The Libby City Council did not neglect its duties Feb. 20 when it failed to nominate any of the three men who applied to fill a vacant seat, the City Attorney said in response to allegations that council members had violated a state statute.
Former Libby resident Rob Hubbard made the dereliction of duty allegation in an email he sent Feb. 23 to Mayor Brent Teske and the three Lincoln County commissioners.
Hubbard’s argument began with Montana Code Annotated 7-4-4112 (1), which states that council members must appoint someone to fill a vacancy within 30 days.
The vacancy was created by the resignation of Angel Ford on Jan. 19, just more than 30 days before the Feb. 20 City Council meeting, where council members interviewed applicants William Holcomb, D.C. Orr and Hugh Taylor.
Hubbard next referred to MCA 7-4-4111 (6), arguing that the council members, by failing to nominate anyone within 30 days, had shown “open neglect or refusal to discharge duties,” thereby immediately vacating all of their seats.

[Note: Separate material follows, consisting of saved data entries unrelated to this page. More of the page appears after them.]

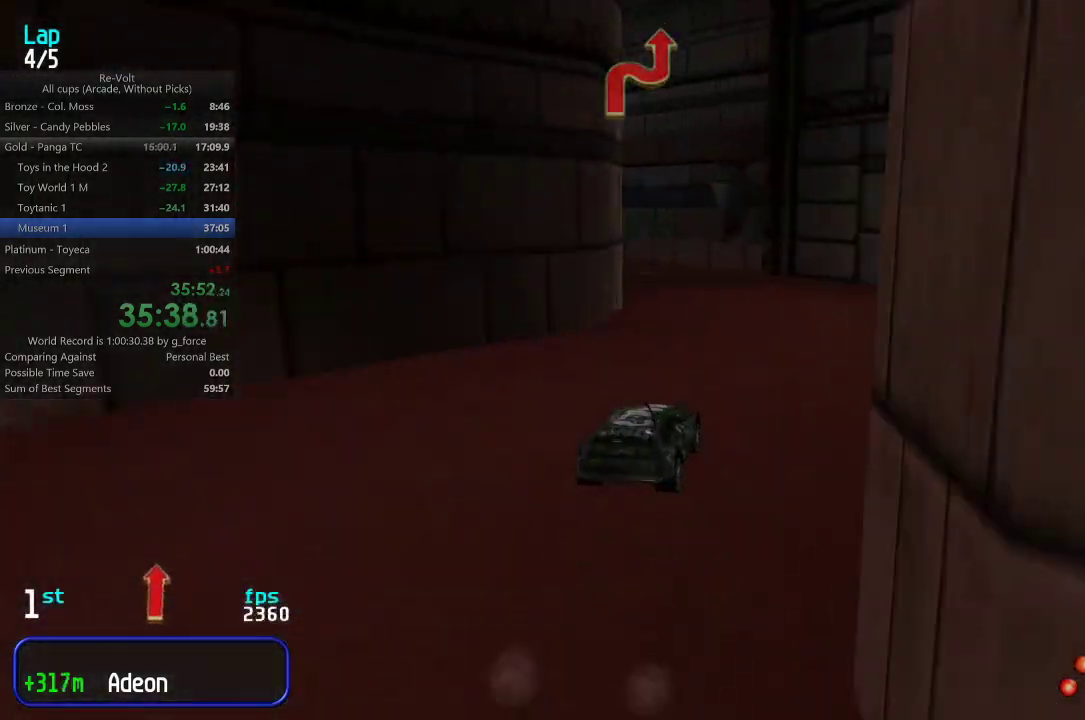
{"keys": ["left", "up"], "events": [[17, "left", "down"], [50, "up", "down"]]}
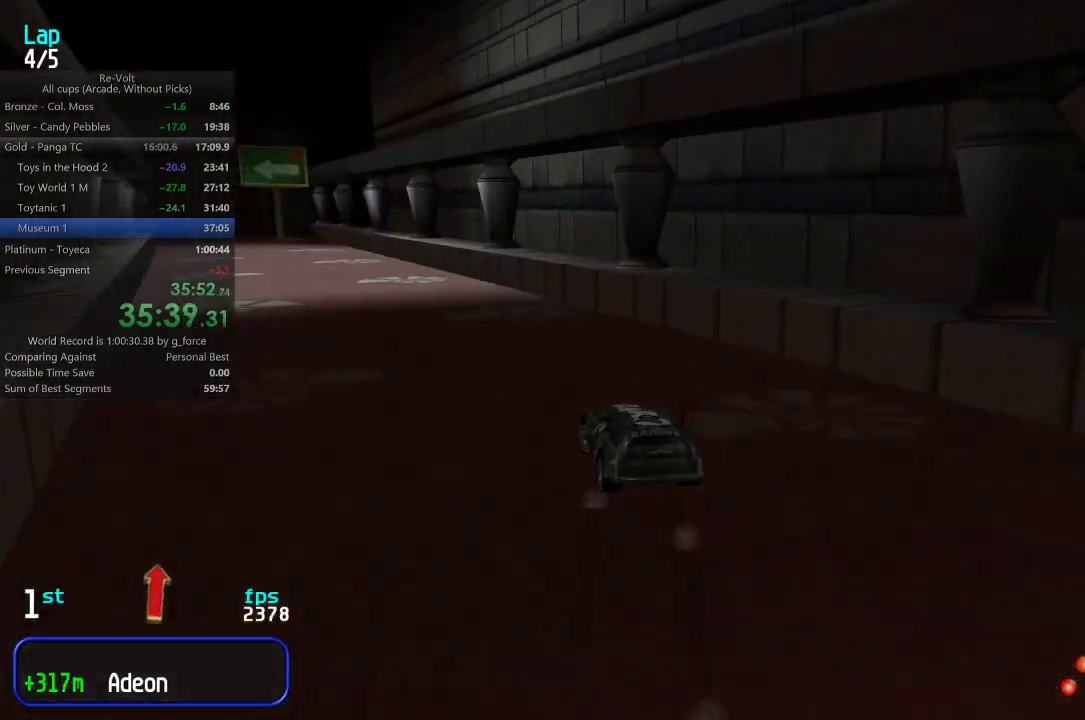
{"keys": ["left", "up"], "events": [[267, "left", "up"], [333, "left", "down"], [433, "left", "up"], [500, "left", "down"]]}
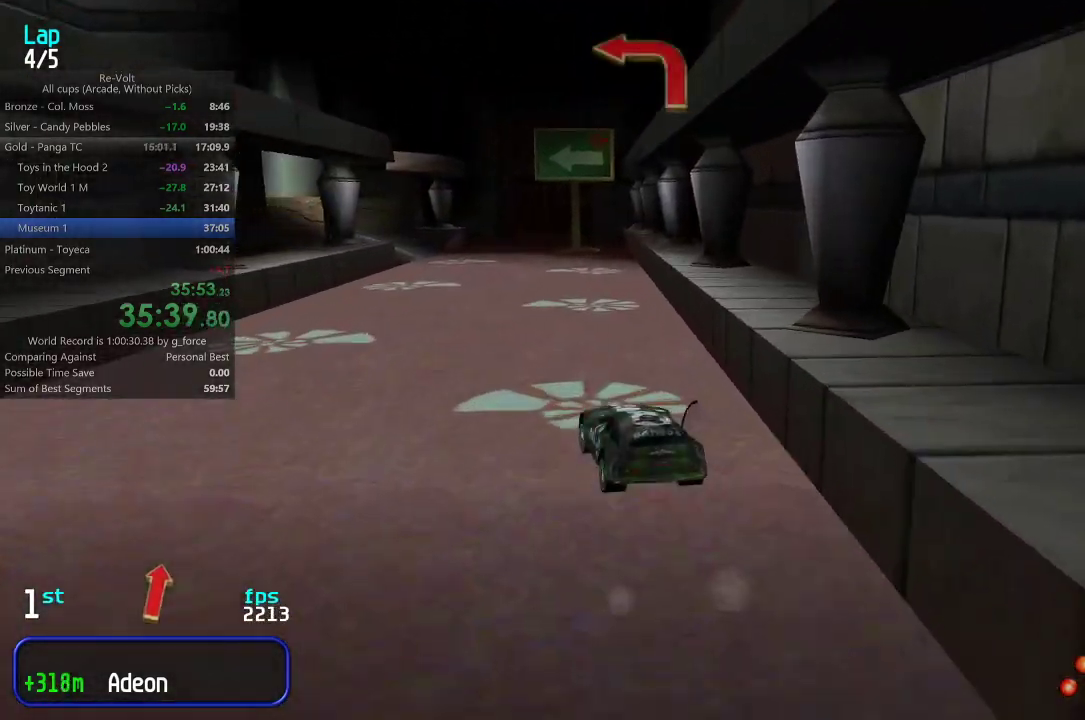
{"keys": ["down"], "events": [[100, "left", "up"], [267, "up", "up"], [367, "down", "down"]]}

Finally, Hubbard pointed to MCA 7-4-4112 (2), which grants county commissioners the authority to appoint city council members in the event of across-the-board vacancies.
The County Commission responded to Hubbard’s email Feb. 27. Stating it had consulted with Montana Association of Counties and County Attorney staff, the Commission seemed to agree with Hubbard’s reading of the code but said what the statute “does not provide for is the authority for county commissions to declare or rule on neglect, refusal or discharge of duties of other elected officials.”
“If the proper jurisdiction, or authority, of government rules that they are indeed in violation and remove all six from office, we would exercise our duty per MCA 7-4-4112 and appoint a new city council,” the Commission wrote.
The code Hubbard referred to doesn’t indicate where such authority rests, nor does it designate any penalty for failing to fill a vacancy within 30 days.
The code also does not account for contingencies such as a lack of applicants or the inability of a city council to reach the required majority vote in nominating or appointing a new member.
In a March 6 email, Chisholm wrote that “The council has taken a reasoned approach to filling a position under imperfect circumstances.”
Chisholm did not clarify by press time Thursday what he meant by “imperfect circumstances,” nor did he respond to Hubbard’s allegations, including that the City Council violated the law.
Hubbard said via email Thursday, March 8 that the city had not responded to his email.
“The statute is clear,” he wrote. “They have 30 days (to appoint).”
When told of the response Chisholm provided to The Western News, Hubbard responded that “they may feel it’s a reasoned approach and a reasonable decision, and it may very well be,” but wondered whether it violated statute.
“(Chisholm) wants to focus on reasonableness of their action and inaction without focusing on whether or not it is violating the law,” Hubbard wrote.
At the Feb. 20 City Council meeting, Teske invited the three men to reapply and noted that the city would soon advertise the vacancy once more. The application deadline is 5 p.m. Monday, March 12.
City Administrator Jim Hammons said Thursday via email that no one had applied to fill the vacant seat.